EXERCISE GOAL:
Copy out the whole passage on the Cuban cancer vaccine deal word for word.

EXERCISE TEXT:
+-------+

But this is not the tale of just another start-up.
This tale unfolds in Cuba, and the government official
is President Fidel Castro. The tiny biotech company,
YM Biosciences Inc. of Toronto, has made a deal with
the University of Havana to produce a cancer vaccine
that could compete against one being produced by a
U.S. company. If the deal goes through, Castro's
government could receive hundreds of millions of
dollars in royalties and help biotech become the
biggest money maker for the island nation after
tourism, tobacco, rum and sugar.
Until this month, such deals have received relatively
little attention outside the biotech world. But last
week, the Bush administration accused Castro of using
the biotech business to conceal development of
biological weaponry materials that might have been
exported to Iran and other countries.

+-------+

INPUT DATA:
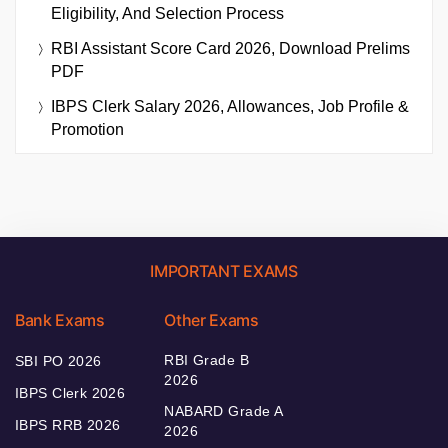
Eligibility, And Selection Process
RBI Assistant Score Card 2026, Download Prelims
PDF
IBPS Clerk Salary 2026, Allowances, Job Profile &
Promotion
IMPORTANT EXAMS
Bank Exams
Other Exams
RBI Grade B
SBI PO 2026
2026
IBPS Clerk 2026
NABARD Grade A
IBPS RRB 2026
2026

+-------+

ANSWER SECTION:
But this is not the tale of just another start-up.
This tale unfolds in Cuba, and the government official
is President Fidel Castro. The tiny biotech company,
YM Biosciences Inc. of Toronto, has made a deal with
the University of Havana to produce a cancer vaccine
that could compete against one being produced by a
U.S. company. If the deal goes through, Castro's
government could receive hundreds of millions of
dollars in royalties and help biotech become the
biggest money maker for the island nation after
tourism, tobacco, rum and sugar.
Until this month, such deals have received relatively
little attention outside the biotech world. But last
week, the Bush administration accused Castro of using
the biotech business to conceal development of
biological weaponry materials that might have been
exported to Iran and other countries.